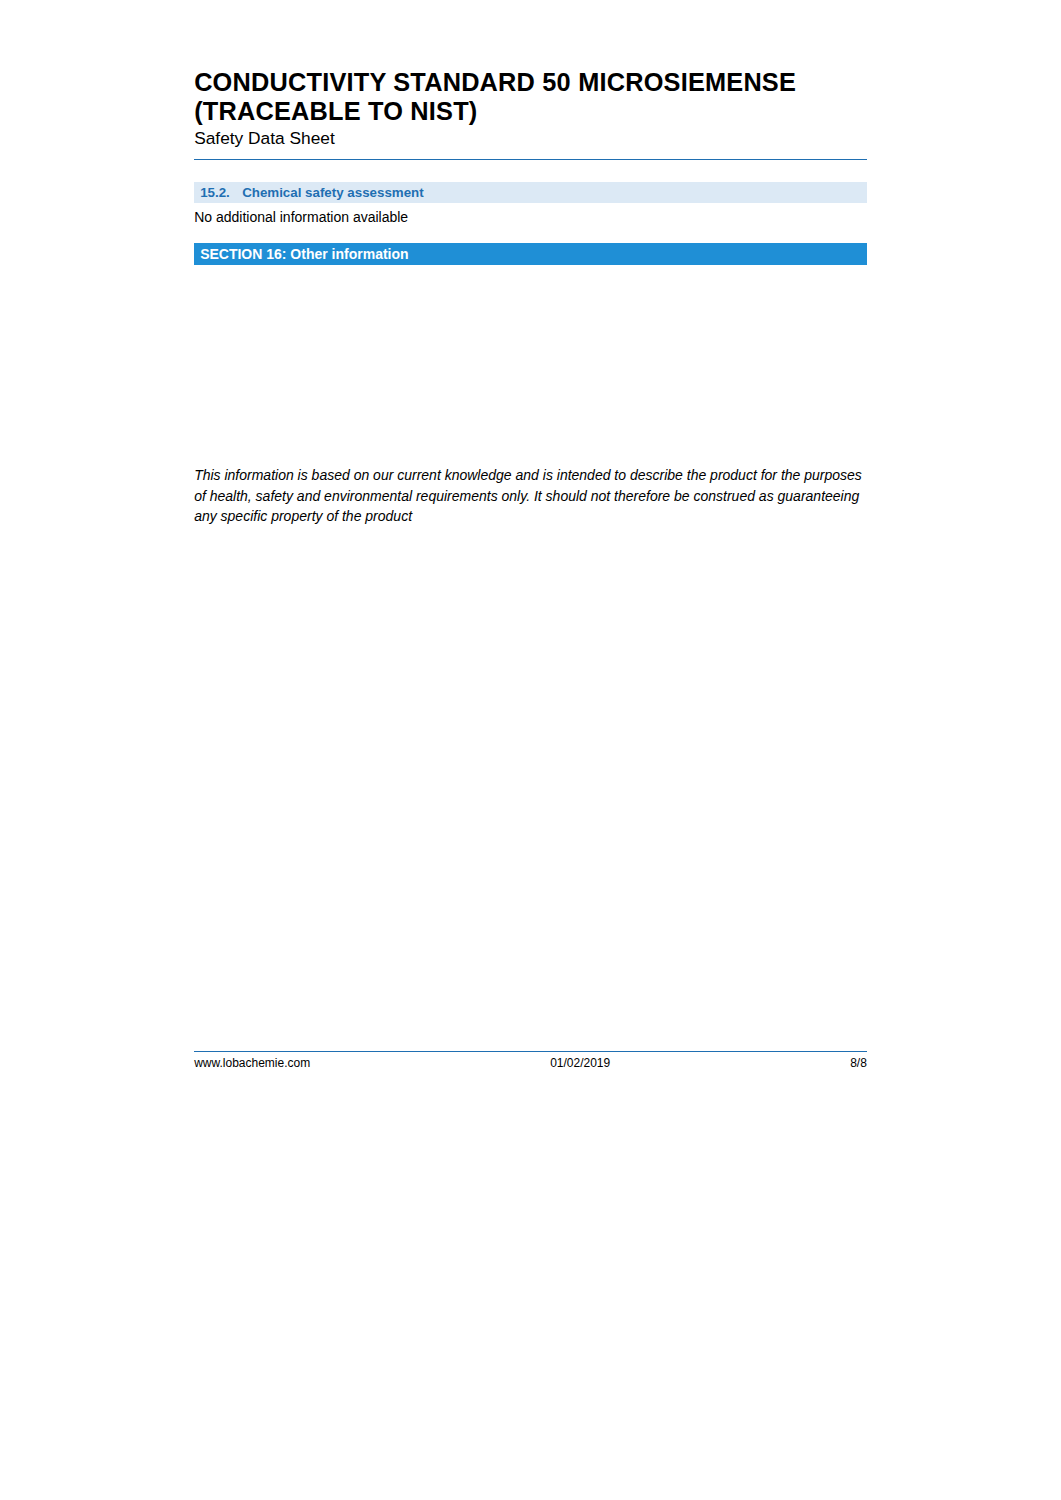CONDUCTIVITY STANDARD 50 MICROSIEMENSE (TRACEABLE TO NIST)
Safety Data Sheet
15.2. Chemical safety assessment
No additional information available
SECTION 16: Other information
This information is based on our current knowledge and is intended to describe the product for the purposes of health, safety and environmental requirements only. It should not therefore be construed as guaranteeing any specific property of the product
www.lobachemie.com
01/02/2019
8/8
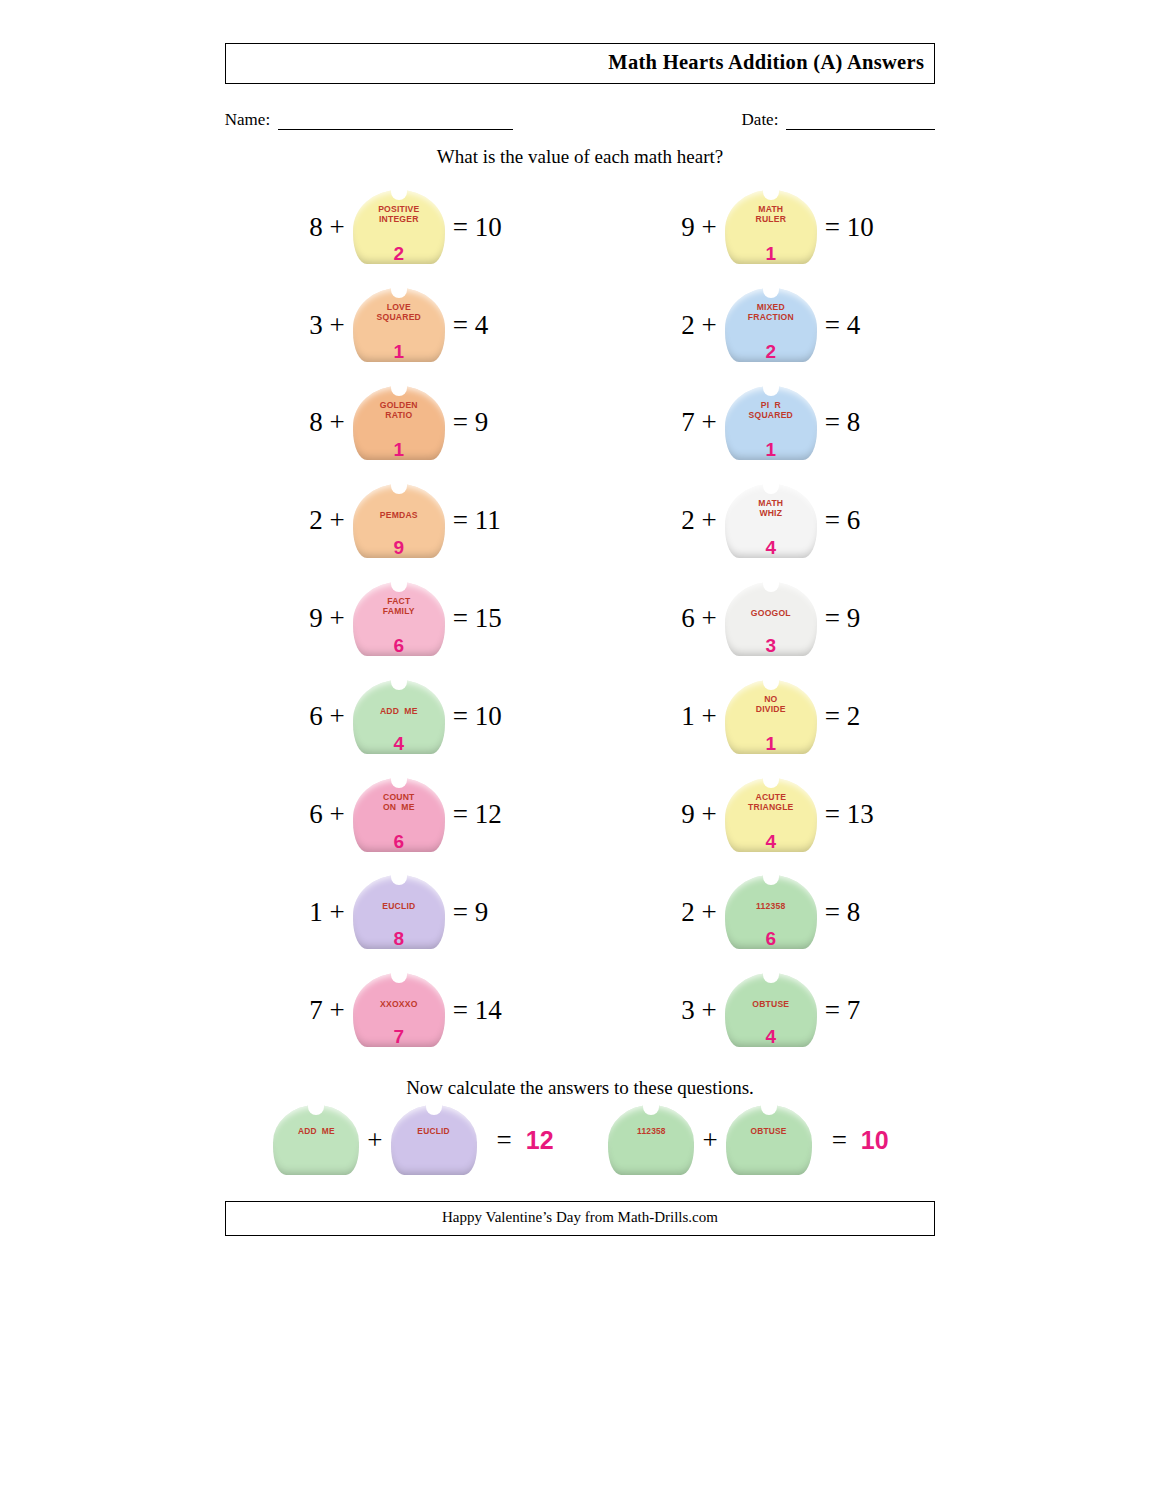Math Hearts Addition (A) Answers
Name:
Date:
What is the value of each math heart?
8 + Positive
Integer 2 = 10
9 + Math
Ruler 1 = 10
3 + Love
Squared 1 = 4
2 + Mixed
Fraction 2 = 4
8 + Golden
Ratio 1 = 9
7 + Pi R
Squared 1 = 8
2 + PEMDAS 9 = 11
2 + Math
Whiz 4 = 6
9 + Fact
Family 6 = 15
6 + Googol 3 = 9
6 + Add Me 4 = 10
1 + No
Divide 1 = 2
6 + Count
On Me 6 = 12
9 + Acute
Triangle 4 = 13
1 + Euclid 8 = 9
2 + 112358 6 = 8
7 + XXOXXO 7 = 14
3 + Obtuse 4 = 7
Now calculate the answers to these questions.
Add Me + Euclid = 12
112358 + Obtuse = 10
Happy Valentine’s Day from Math-Drills.com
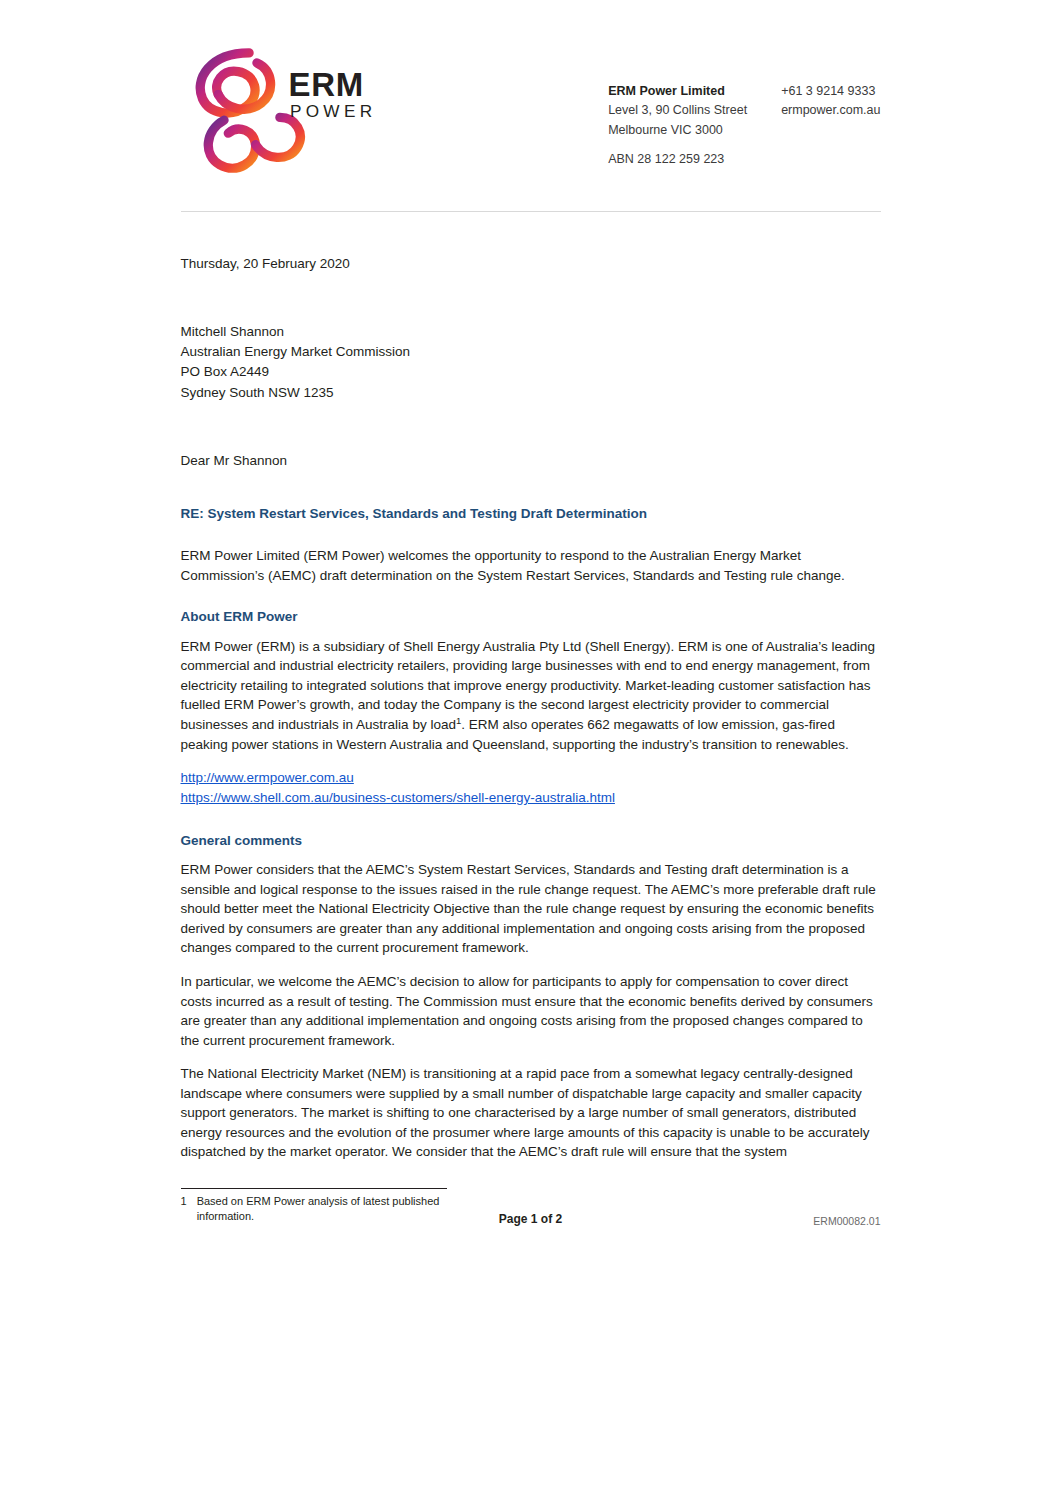ERM POWER
ERM Power Limited
Level 3, 90 Collins Street
Melbourne VIC 3000
ABN 28 122 259 223
+61 3 9214 9333
ermpower.com.au
Thursday, 20 February 2020
Mitchell Shannon
Australian Energy Market Commission
PO Box A2449
Sydney South NSW 1235
Dear Mr Shannon
RE: System Restart Services, Standards and Testing Draft Determination
ERM Power Limited (ERM Power) welcomes the opportunity to respond to the Australian Energy Market Commission’s (AEMC) draft determination on the System Restart Services, Standards and Testing rule change.
About ERM Power
ERM Power (ERM) is a subsidiary of Shell Energy Australia Pty Ltd (Shell Energy). ERM is one of Australia’s leading commercial and industrial electricity retailers, providing large businesses with end to end energy management, from electricity retailing to integrated solutions that improve energy productivity. Market-leading customer satisfaction has fuelled ERM Power’s growth, and today the Company is the second largest electricity provider to commercial businesses and industrials in Australia by load1. ERM also operates 662 megawatts of low emission, gas-fired peaking power stations in Western Australia and Queensland, supporting the industry’s transition to renewables.
http://www.ermpower.com.au
https://www.shell.com.au/business-customers/shell-energy-australia.html
General comments
ERM Power considers that the AEMC’s System Restart Services, Standards and Testing draft determination is a sensible and logical response to the issues raised in the rule change request. The AEMC’s more preferable draft rule should better meet the National Electricity Objective than the rule change request by ensuring the economic benefits derived by consumers are greater than any additional implementation and ongoing costs arising from the proposed changes compared to the current procurement framework.
In particular, we welcome the AEMC’s decision to allow for participants to apply for compensation to cover direct costs incurred as a result of testing. The Commission must ensure that the economic benefits derived by consumers are greater than any additional implementation and ongoing costs arising from the proposed changes compared to the current procurement framework.
The National Electricity Market (NEM) is transitioning at a rapid pace from a somewhat legacy centrally-designed landscape where consumers were supplied by a small number of dispatchable large capacity and smaller capacity support generators. The market is shifting to one characterised by a large number of small generators, distributed energy resources and the evolution of the prosumer where large amounts of this capacity is unable to be accurately dispatched by the market operator. We consider that the AEMC’s draft rule will ensure that the system
1 Based on ERM Power analysis of latest published information.
Page 1 of 2 ERM00082.01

━━━━━━━━━━

* [Assignment] The result should be every line of the material that contains the word "information", so copy those lines.

* [Solved problem]
No additional information available
SECTION 16: Other information
This information is based on our current knowledge and is intended to describe the product for the purposes of health, safety and environmental requirements only. It should not therefore be construed as guaranteeing any specific property of the product
1 Based on ERM Power analysis of latest published information.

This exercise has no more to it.